Ich habe mir gestern mal den aktuellen Entwicklungsstand angeschaut und finde es durchaus beachtlich, was die Entwickler hier an Arbeit geleistet haben. Auf den ersten Blick eine ziemlich gute Kopie von Windows XP. Aber nur auf den ersten Blick.
Die Installation erfolgt bisher auf eine FAT32-formatierte Festplatte. Heißt, Dateien >4GiB auf der C:\-Partition sind nicht möglich. In der heutigen Zeit ziemlich unpraktikabel. NTFS-Festplatten werden zwar mittlerweile erkannt (≠ gelesen), ReactOS hat mich beim Zugriff aber direkt mit einem BSOD vor vollendete Tatsachen gestellt. Dafür kann laut Wiki ext2 gelesen werden, was gegenüber Windows ein Vorteil ist aber das Kind leider nicht aus dem Brunnen holt. Generell traten bei allen möglichen Aktionen (z. B. Aufrufen der Netzwerkumgebung) BSODs auf, von stabil kann keine Rede sein.

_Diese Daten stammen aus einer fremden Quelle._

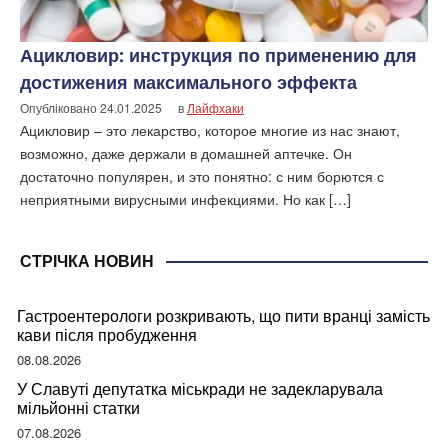
Ацикловир: инструкция по применению для
достижения максимального эффекта
Опубліковано
24.01.2025
в
Лайфхаки
Ацикловир – это лекарство, которое многие из нас знают,
возможно, даже держали в домашней аптечке. Он
достаточно популярен, и это понятно: с ним борются с
неприятными вирусными инфекциями. Но как […]
СТРІЧКА НОВИН
Гастроентерологи розкривають, що пити вранці замість
кави після пробудження
08.08.2026
У Славуті депутатка міськради не задекларувала
мільйонні статки
07.08.2026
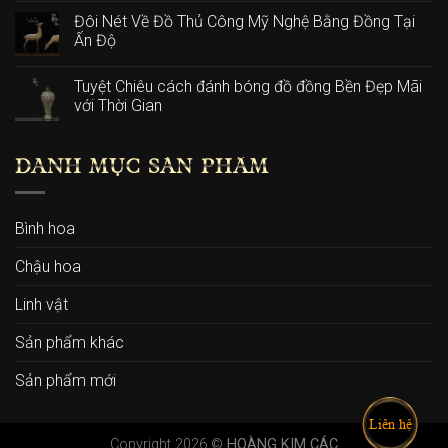
Đôi Nét Về Đồ Thủ Công Mỹ Nghệ Bằng Đồng Tại
Ấn Độ
Tuyệt Chiêu cách đánh bóng đồ đồng Bền Đẹp Mãi
với Thời Gian
DANH MỤC SẢN PHẨM
Bình hoa
Chậu hoa
Linh vật
Sản phẩm khác
Sản phẩm mới
Liên hệ
Copyright 2026 ©
HOÀNG KIM CÁC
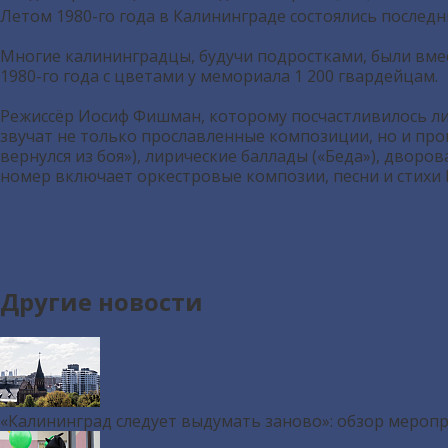
Летом 1980-го года в Калининграде состоялись последн
Многие калининградцы, будучи подростками, были вме
1980-го года с цветами у мемориала 1 200 гвардейцам.
Режиссёр Иосиф Фишман, которому посчастливилось лич
звучат не только прославленные композиции, но и про
вернулся из боя»), лирические баллады («Беда»), дворо
номер включает оркестровые композии, песни и стихи
Другие новости
«Калининград следует выдумать заново»: обзор мероп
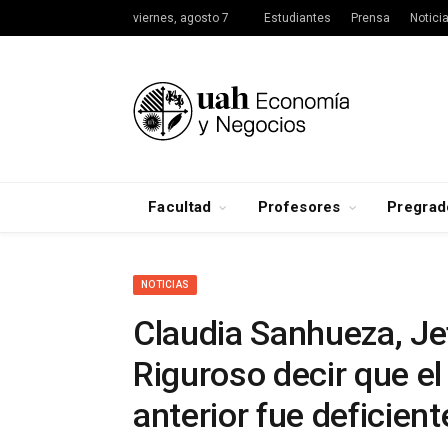
viernes, agosto 7
Estudiantes
Prensa
Notici
Facultad
Profesores
Pregrad
NOTICIAS
Claudia Sanhueza, Je
Riguroso decir que el
anterior fue deficient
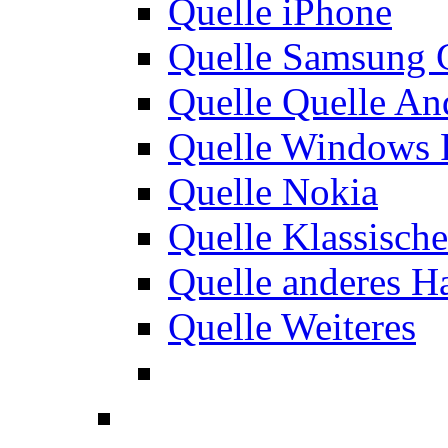
Quelle iPhone
Quelle Samsung 
Quelle Quelle An
Quelle Windows 
Quelle Nokia
Quelle Klassisch
Quelle anderes H
Quelle Weiteres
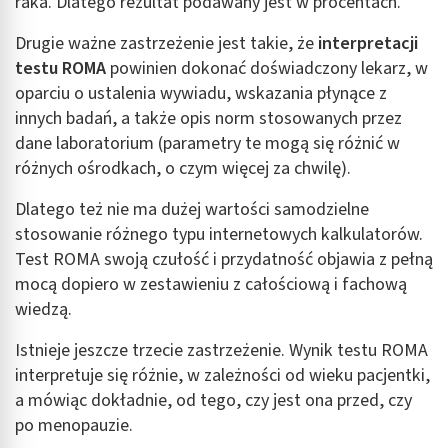
raka. Dlatego rezultat podawany jest w procentach.
Drugie ważne zastrzeżenie jest takie, że
interpretacji
testu ROMA
powinien dokonać doświadczony lekarz, w
oparciu o ustalenia wywiadu, wskazania płynące z
innych badań, a także opis norm stosowanych przez
dane laboratorium (parametry te mogą się różnić w
różnych ośrodkach, o czym więcej za chwilę).
Dlatego też nie ma dużej wartości samodzielne
stosowanie różnego typu internetowych kalkulatorów.
Test ROMA swoją czułość i przydatność objawia z pełną
mocą dopiero w zestawieniu z całościową i fachową
wiedzą.
Istnieje jeszcze trzecie zastrzeżenie. Wynik testu ROMA
interpretuje się różnie, w zależności od wieku pacjentki,
a mówiąc dokładnie, od tego, czy jest ona przed, czy
po menopauzie.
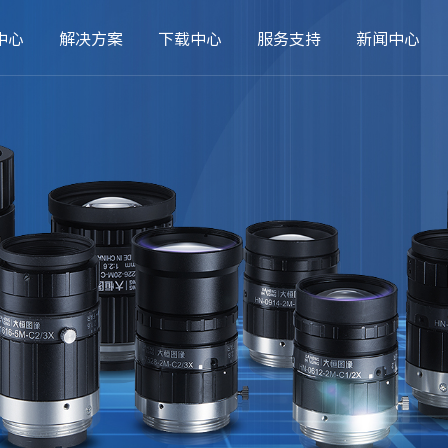
中心
解决方案
下载中心
服务支持
新闻中心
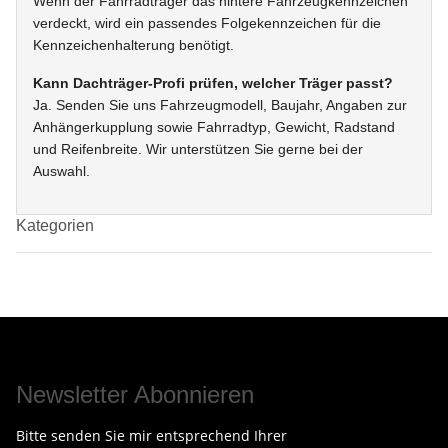
Wenn der Fahrradträger das hintere Fahrzeugkennzeichen
verdeckt, wird ein passendes Folgekennzeichen für die
Kennzeichenhalterung benötigt.
Kann Dachträger-Profi prüfen, welcher Träger passt?
Ja. Senden Sie uns Fahrzeugmodell, Baujahr, Angaben zur
Anhängerkupplung sowie Fahrradtyp, Gewicht, Radstand
und Reifenbreite. Wir unterstützen Sie gerne bei der
Auswahl.
Kategorien
Newsletter Abonnieren
Bitte senden Sie mir entsprechend Ihrer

ReactOS kommt ab Werk mit einer Paketverwaltung, allerdings erspart einem diese bisher nur das Herunterladen der Software. Die Installation erfolgt weiterhin über den Setup-Assistenten der entsprechenden Software. Ansatz gut aber so doch irgendwie obsolet. Surfen mit dem frisch installierten Firefox ging soweit problemlos. Allerdings gehört das zu den Dingen, die eigentlich jedes Betriebssystem gerade kann.
Ansätze einer Benutzerverwaltung und Rechtetrennung sind bei ReactOS zwar bereits vorhanden, allerdings noch nicht komplett umgesetzt. Ein eingeschränktes Benutzerkonto zum Arbeiten und Surfen konnte ich zwar anlegen, mich aber damit nirgends anmelden. Der Abmelde-Button hat bisher keine wirkliche Funktion. Heißt, wenn Surfen, dann mit Adminrechten und das ist erwiesenermaßen gefährlich und sollte nicht getan werden.

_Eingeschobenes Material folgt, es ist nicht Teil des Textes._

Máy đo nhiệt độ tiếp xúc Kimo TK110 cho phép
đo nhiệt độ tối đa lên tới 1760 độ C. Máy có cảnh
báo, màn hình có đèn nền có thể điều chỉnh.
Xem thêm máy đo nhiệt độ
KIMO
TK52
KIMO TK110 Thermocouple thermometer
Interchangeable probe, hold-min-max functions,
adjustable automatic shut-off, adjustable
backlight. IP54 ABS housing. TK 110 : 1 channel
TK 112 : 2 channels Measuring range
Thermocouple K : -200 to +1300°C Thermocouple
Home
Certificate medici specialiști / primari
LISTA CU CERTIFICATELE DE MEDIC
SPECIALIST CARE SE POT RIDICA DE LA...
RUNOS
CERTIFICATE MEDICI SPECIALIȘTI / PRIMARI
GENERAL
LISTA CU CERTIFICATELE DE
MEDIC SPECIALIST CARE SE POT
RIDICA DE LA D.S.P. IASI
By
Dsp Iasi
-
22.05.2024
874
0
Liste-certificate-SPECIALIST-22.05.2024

Einzig wirklich interessant ist eigentlich gerade die Live-CD von ReactOS. Sowas gibt es ja afaik von Microsoft bisher nicht in der Form wie es wünschenswert wäre und man muss mit BartPE und ähnlichem nachhelfen. Die könnte eigentlich ganz nützlich sein, wenn man mal wirklich eine bestimmte Windows-Software live auf einem PC starten muss (sofern sie denn bereits unterstützt wird). Das meiste andere kann man natürlich viel besser mit einer Linux-Live-CD machen.
tl;dr
Insgesamt sind ein paar interessante Ansätze vorhanden und es ist erstaunlich, wie weit man eine Software ohne Code-Einsicht nachprogrammieren kann. Zum produktiven Einsatz aber auf lange Zeit gesehen nicht brauchbar. Ich habe eher das Gefühl, dass die Entwicklung im Hard- und Softwarebereich schneller voranschreitet als es die Entwicklung von ReactOS tut. Selbst Microsoft kommt gerade deutlich schneller voran.